A Francis Bacon painting valued at £60m is to be seen in public for the first time for 45 years when it goes under the hammer next month.

His Study of Red Pope 1962, 2nd Version 1971 was the last in the artist's famous series of papal portraits.

It was exhibited in Paris in 1971, six months after it was painted, and then in Dusseldorf the following year.

It has been in the hands of a private European collector since 1973 but will be auctioned by Christie's in October.

For the painting, Bacon revisited Study of Red Pope 1962, which was itself inspired by Diego Velázquez's 1650 masterpiece Portrait of Pope Innocent X.

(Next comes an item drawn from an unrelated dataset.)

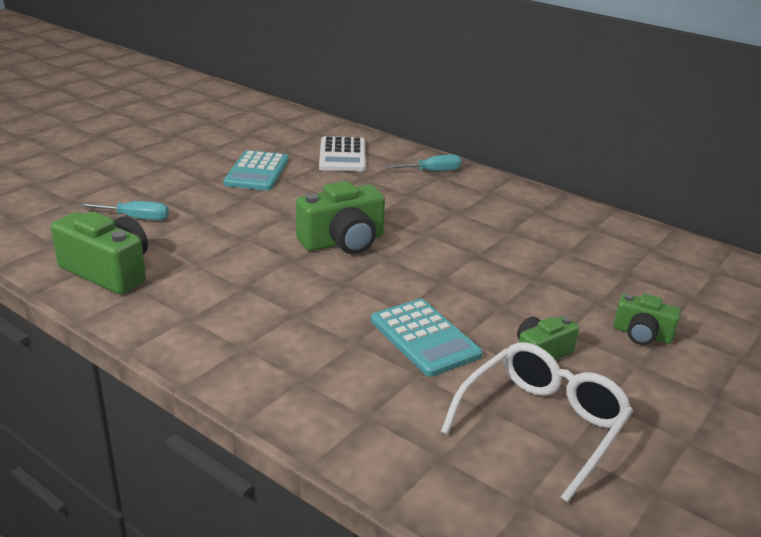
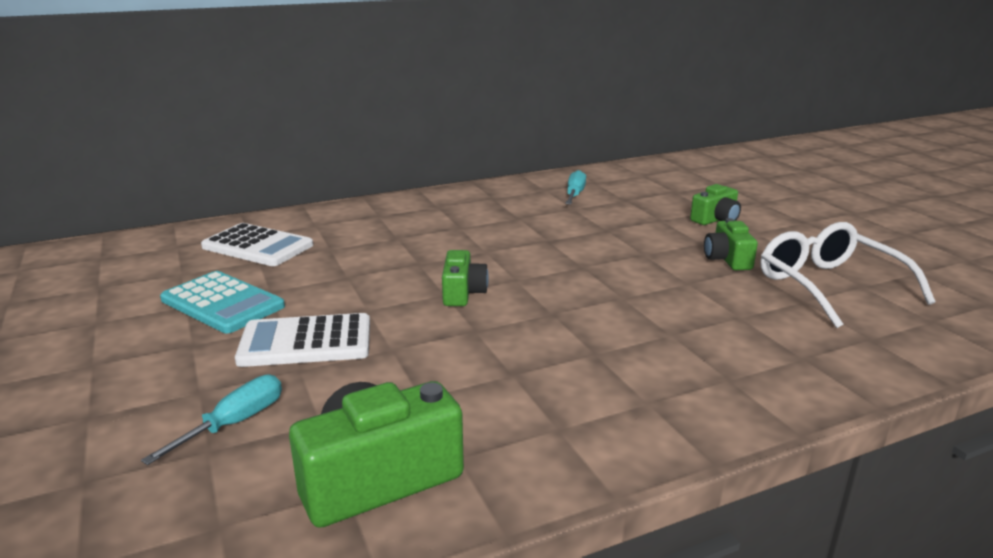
camera: 60 degrees left, 5 degrees down
(231, 210) = (306, 342): none -> white calculator
(343, 242) = (463, 293): green camera -> green camera, size x0.59
(424, 338) = (680, 298): turquoise calculator -> none
(432, 171) = (361, 216): turquoise screwdriver -> turquoise screwdriver (574, 194)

For the revised version, Bacon added another figure - a reflection of the artist's partner George Dyer.

'A tragic premonition'

Less than two days before Bacon's Paris retrospective opened in 1971, Dyer took his own life.

Francis Outred, Christie's head of post-war and contemporary art, said the painting was "quite simply art history".

He said: "It is a tragic premonition which unites Bacon's two greatest muses, the Pope and George Dyer, for the first and only time."

It will be auctioned on 6 October and will be on view at Christie's in London from 30 September.

The record price paid for a Bacon at auction was $142m (£89m) for a triptych depicting of his friend and fellow artist Lucian Freud, which was sold in 2013.